The Court is a spectacle itself. Its outer walls say “Constitutional Court” in the 11 official languages of South Africa. Its doors are hand-carved with the major rights enumerated in the Constitution in those different languages. Its inner walls are partially made with the bricks of the prison adjacent to the Court. It is far different than our Supreme Court but beautiful as it is.

The prison is where I want to start. We took a tour of it before entering the Court and heard all about the prison’s history of inhumane treatment of criminals and political prisoners, alike. We heard about its sexual violence, its gang bosses, and its solitary confinement. We heard about its humiliating practices, abuse from its guards, and its illness outbreak due to lack of sanitation. Human rights abuses galore.

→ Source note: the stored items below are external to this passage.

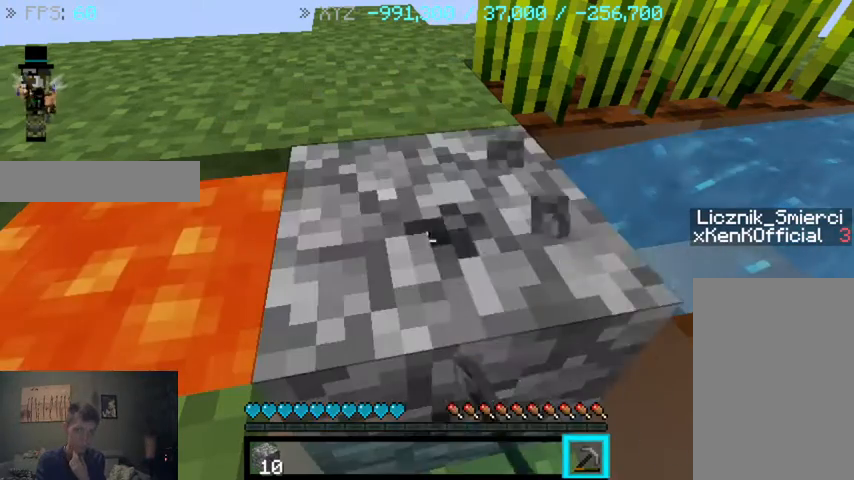
{"keys": [], "mouse": ["left"], "events": []}
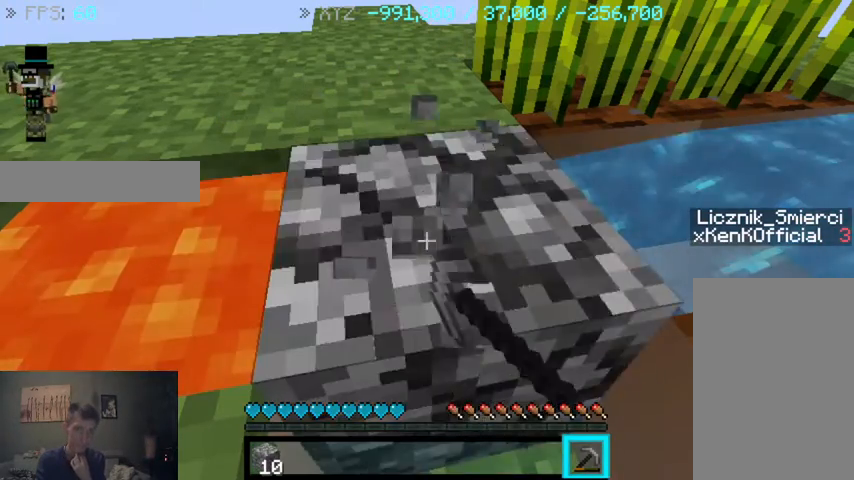
{"keys": [], "mouse": [], "events": [[267, "mouse_left", "up"]]}
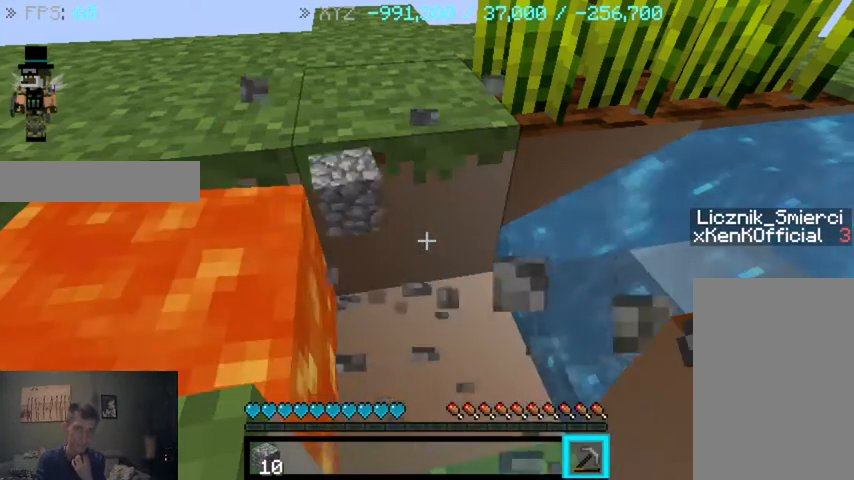
{"keys": [], "mouse": ["left"], "events": [[367, "mouse_left", "down"]]}
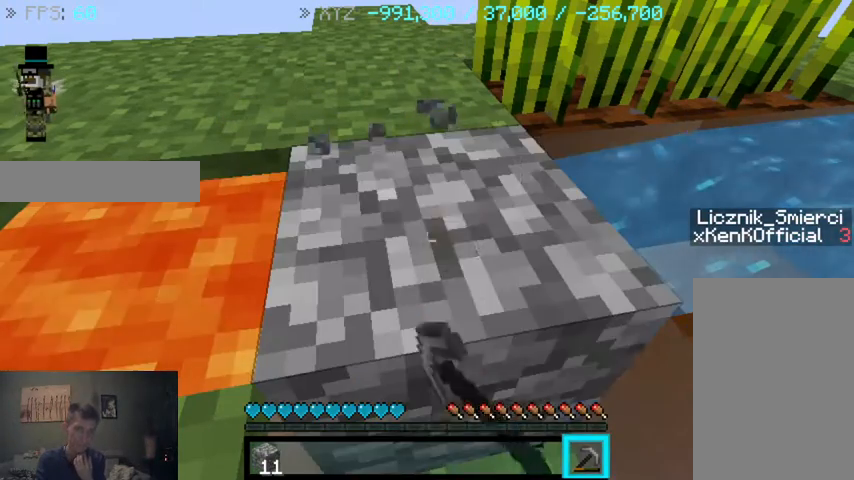
{"keys": [], "mouse": ["left"], "events": []}
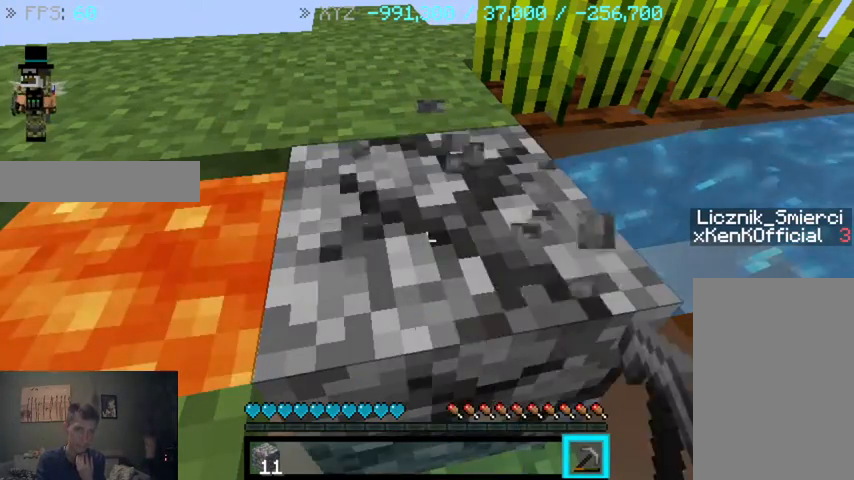
{"keys": [], "mouse": [], "events": [[300, "mouse_left", "up"]]}
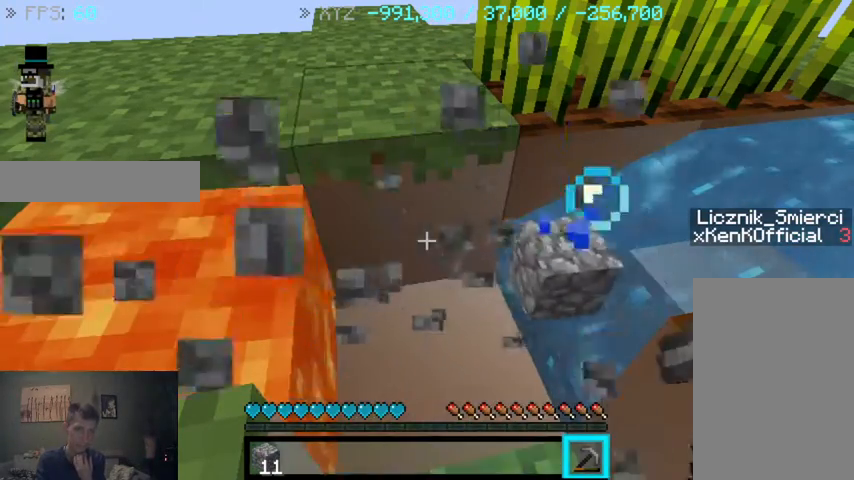
{"keys": [], "mouse": ["left"], "events": [[367, "mouse_left", "down"]]}
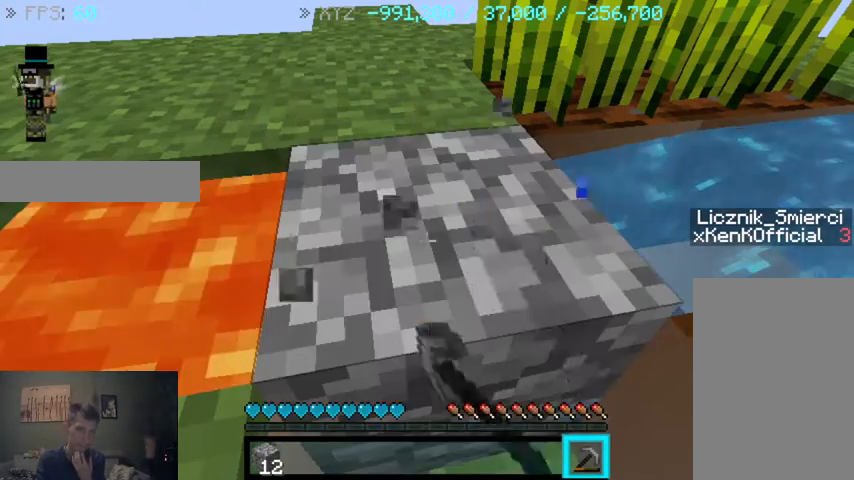
{"keys": [], "mouse": ["left"], "events": []}
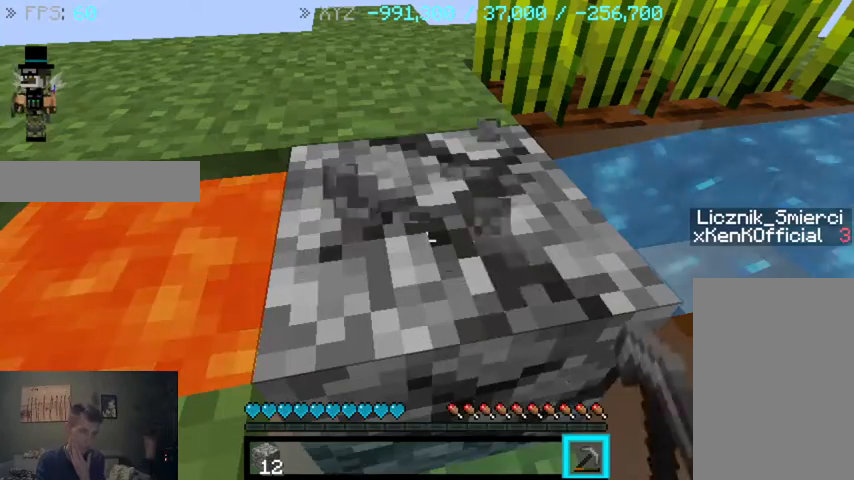
{"keys": [], "mouse": [], "events": [[433, "mouse_left", "up"]]}
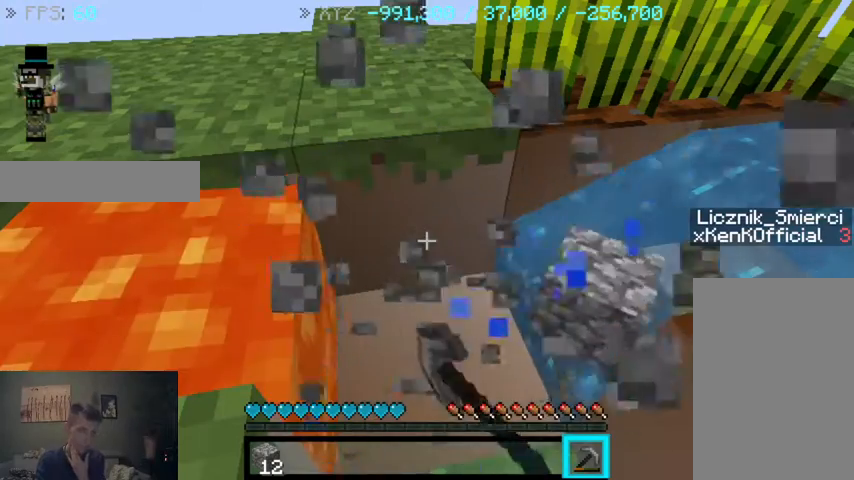
{"keys": [], "mouse": ["left"], "events": [[367, "mouse_left", "down"]]}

But, as our tour guide told us, it was those abuses that made the former prison site the perfect place for the Constitutional Court. South Africa as a whole confronts its past. The country recognizes it, even in its constitutional Preamble, and fights to rectify it. Using the bricks from the prison to build the Court on the former prison site perfectly symbolizes that confrontation with history. South Africa saw its past human rights abuses and responded by drafting the most progressive Constitution in the world and preserving that Constitution within feet of the place that abused those rights the most. Poetic justice at its finest.

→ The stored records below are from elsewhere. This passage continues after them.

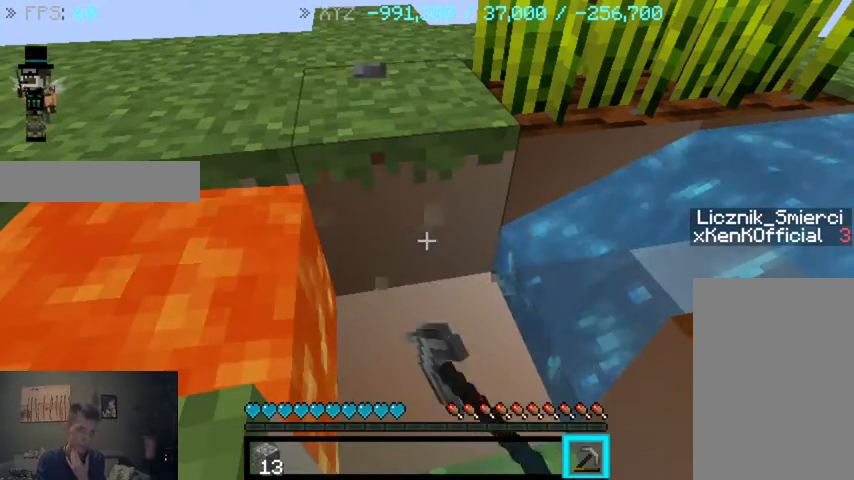
{"keys": [], "mouse": ["left"], "events": []}
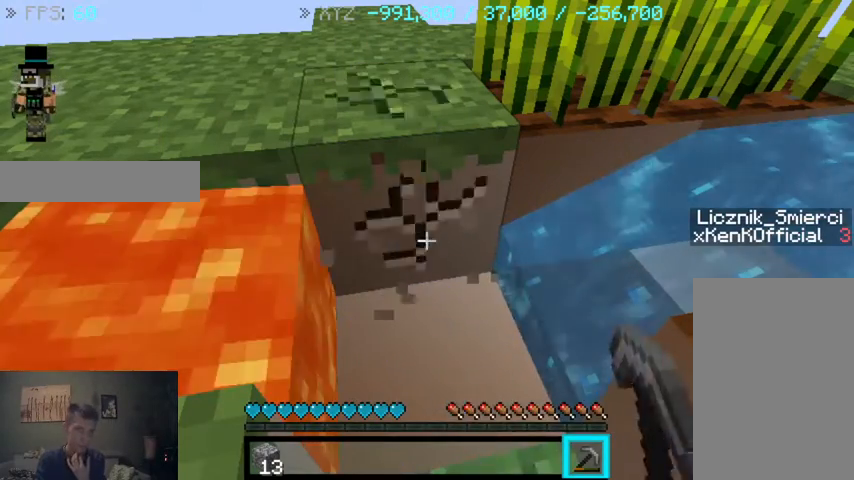
{"keys": [], "mouse": [], "events": [[67, "mouse_left", "up"]]}
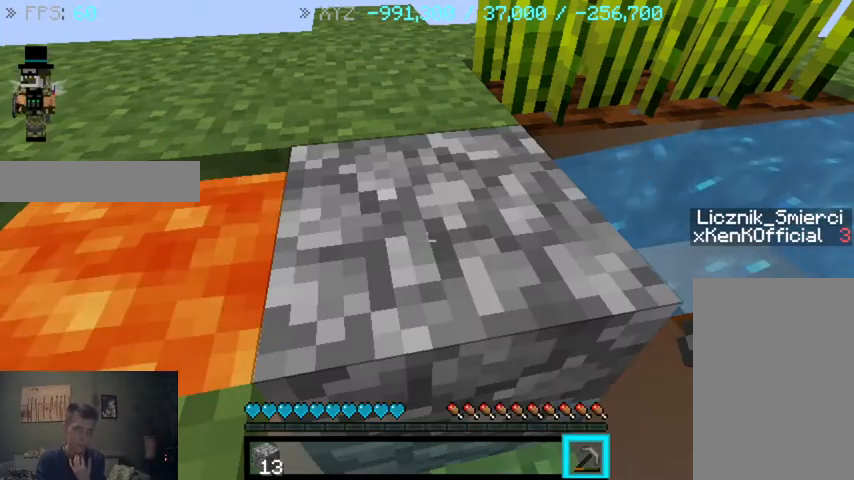
{"keys": [], "mouse": ["left"], "events": [[67, "mouse_left", "down"]]}
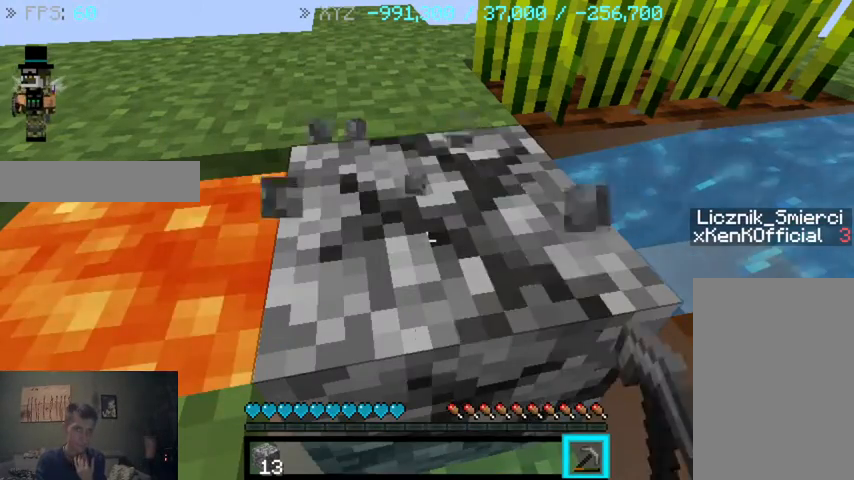
{"keys": [], "mouse": ["left"], "events": []}
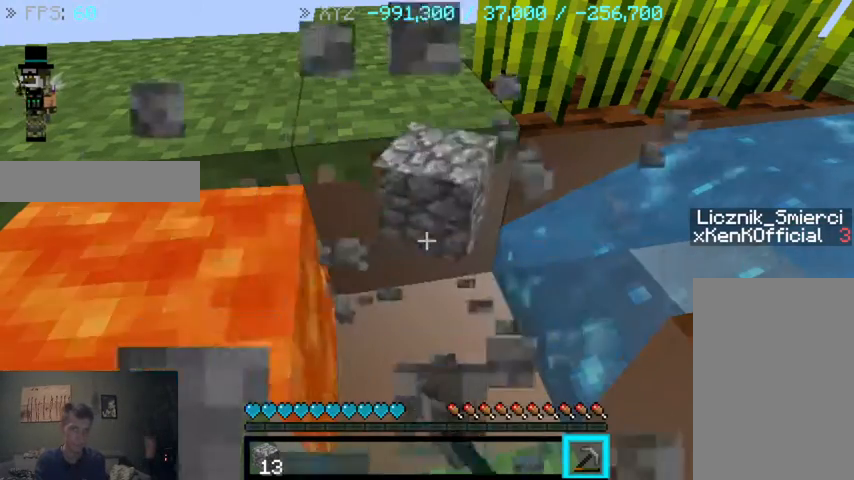
{"keys": [], "mouse": [], "events": [[33, "mouse_left", "up"]]}
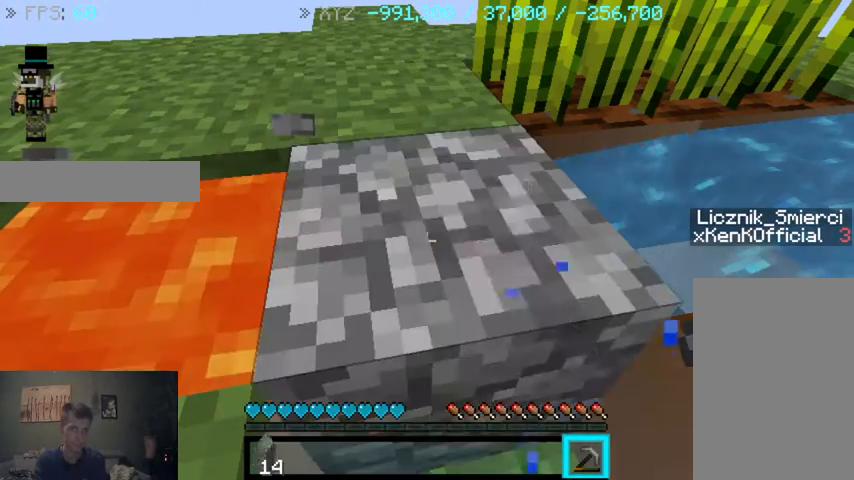
{"keys": [], "mouse": ["left"], "events": [[67, "mouse_left", "down"]]}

You know what country has a heinous past yet has only made broad amendments to its Constitution to somewhat rectify it? Yea, ours. As someone who adores American constitutional law, visiting the South African Constitutional Court angered me a bit. It made me think, why didn’t we recreate our Constitution after slavery ended? Why do we still hold sacred the words of white men who owned people as property and committed genocide to gain land? How can those men’s words govern the way we treat people when they couldn’t even treat nonwhites as humans?

In Constitutional Law, we talk about modalities of interpreting the US Constitution. One of the most popular, used by Supreme Court Justices today, is Originalism: trying to find the original intent of the framers and adjudicate decisions today as they would have. Imagine trying to do that with the people in power in South Africa just 30 years ago. They would never have wanted anything to do with civil rights, humane prison conditions, or healthcare and abortion access. That is an obvious truth. It is also obvious that current South Africa does want those rights. But if it is so obvious that nations change and peoples progress, then why can’t we recognize that in America? Why can’t we accept that America was different in the 1780s, that those past norms are not and should not be norms now, and change accordingly? South Africans are proud of their Constitution. I want to see a day when I can finally be proud of mine.

Going Forward

The week in Johannesburg was vital. I cannot imagine now going into my work at the District Six Museum this coming week without having that week in Joburg to grapple with South Africa’s rich, complex history. Now it’s time for me to try to do the same for the people of District Six. I wonder if working with this story will make me realize something about America that I can try to work with when I’m back home. I can only hope.